Adjie menjelaskan bahwa saat ini Pemkab PPU masih menyesuaikan RTRW daerah dengan RTRW milik Pemerintah Provinsi Kalimantan Timur, yang baru saja disahkan. Penyesuaian ini penting agar arah pembangunan PPU tetap sinkron dan tidak bertentangan dengan kebijakan tata ruang provinsi.
“Terpaksa kita ngikutin. Kebetulan ada Bandara VVIP juga, mau tidak mau kita sesuaikan. Dan sebenarnya, untuk daerah pemukiman di sekitar sana memang sudah seharusnya diatur dengan lebih tertib,” jelasnya.
Ia menyoroti pentingnya penataan ruang di wilayah perbatasan dengan Ibu Kota Nusantara (IKN), termasuk optimalisasi keberadaan Bandara VVIP sebagai aset strategis. Menurutnya, PPU harus memastikan keberadaan infrastruktur nasional tersebut memberikan dampak ekonomi nyata bagi daerah.

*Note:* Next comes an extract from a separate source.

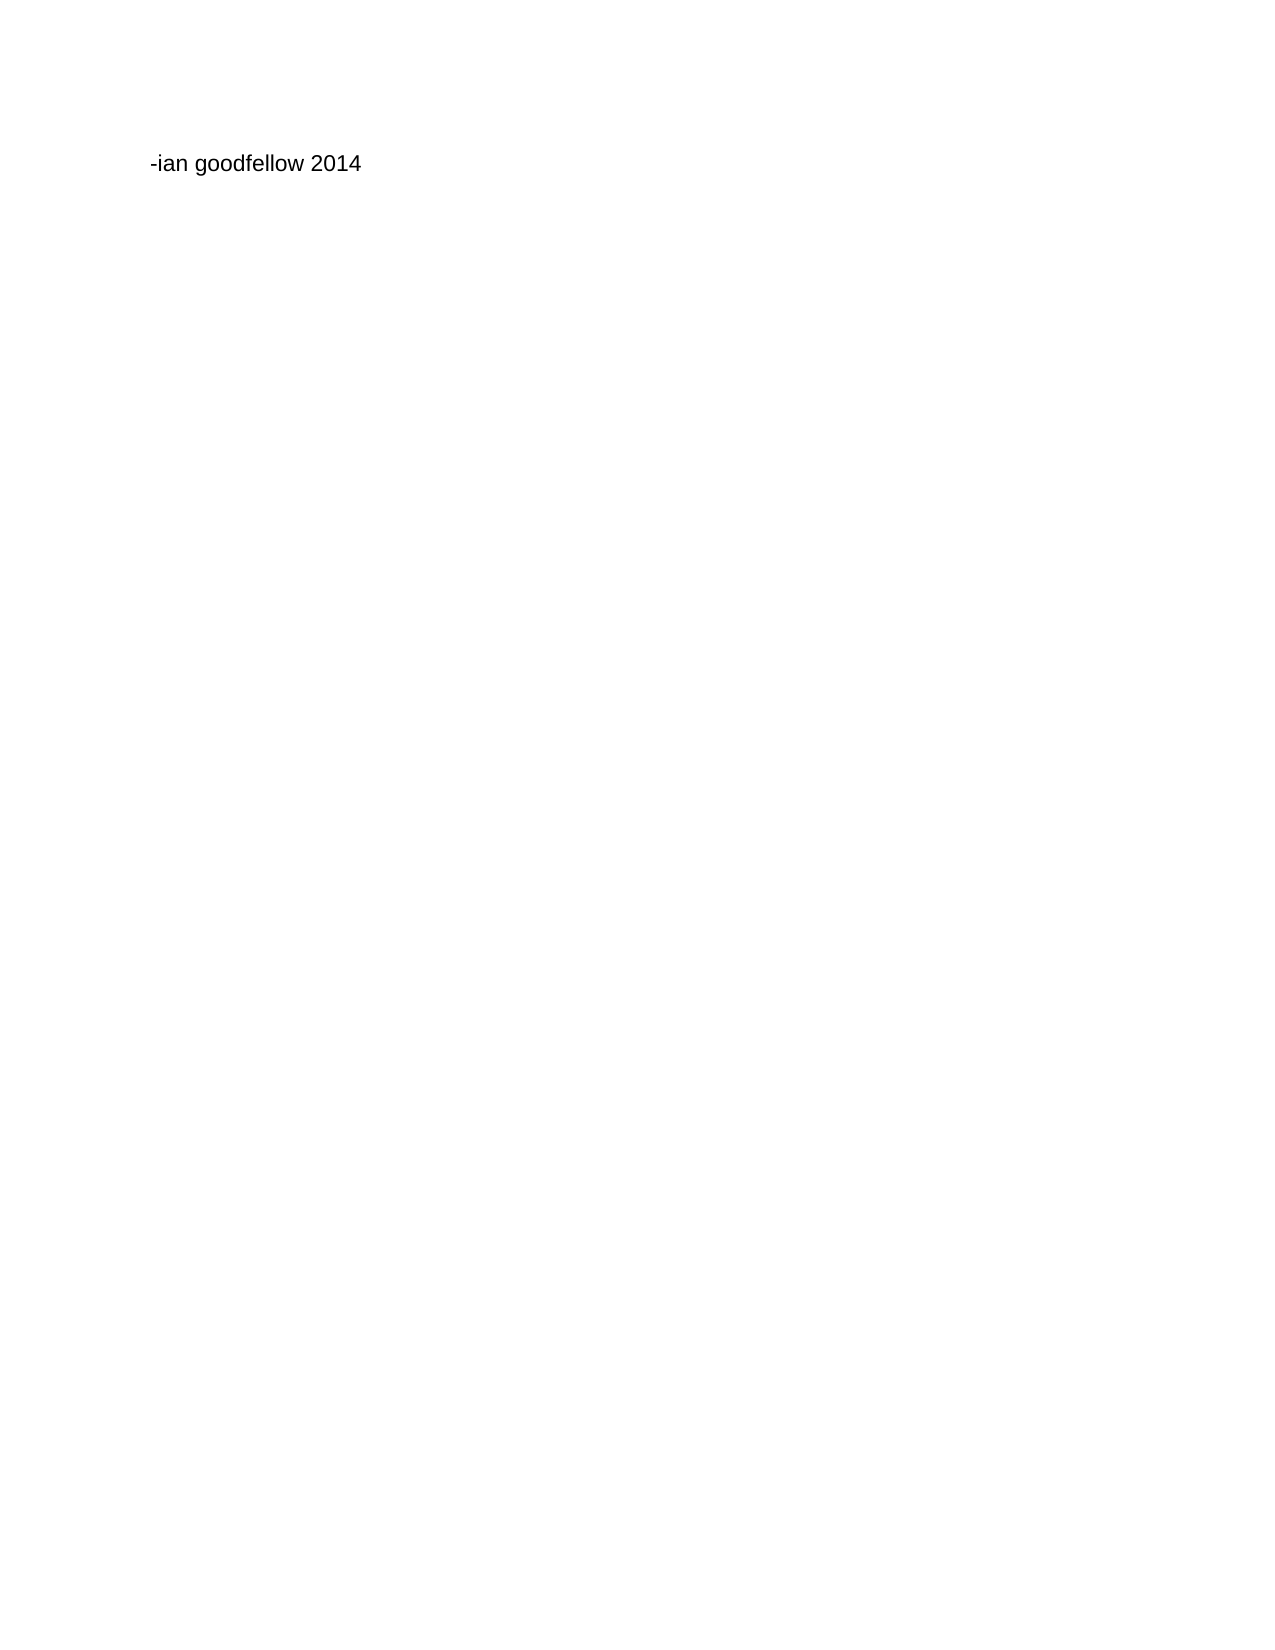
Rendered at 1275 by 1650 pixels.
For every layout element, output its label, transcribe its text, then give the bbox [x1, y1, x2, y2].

text -ian goodfellow 2014 [150, 150, 1125, 176]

“Percuma kalau ada Bandara VVIP tapi arus ekonominya malah ke provinsi. Kemarin itu sempat kita dorong agar dampaknya bisa langsung dirasakan oleh masyarakat PPU,” tutup Adjie.
Penyusunan RTRW PPU menjadi bagian penting dalam merancang arah pembangunan jangka panjang, termasuk penguatan kawasan pemukiman, penyediaan infrastruktur dasar, hingga penentuan zona strategis di wilayah yang bersinggungan langsung dengan proyek nasional IKN. DPRD berharap dokumen RTRW baru ini mampu menjawab berbagai tantangan tata ruang yang selama ini menghambat pembangunan daerah.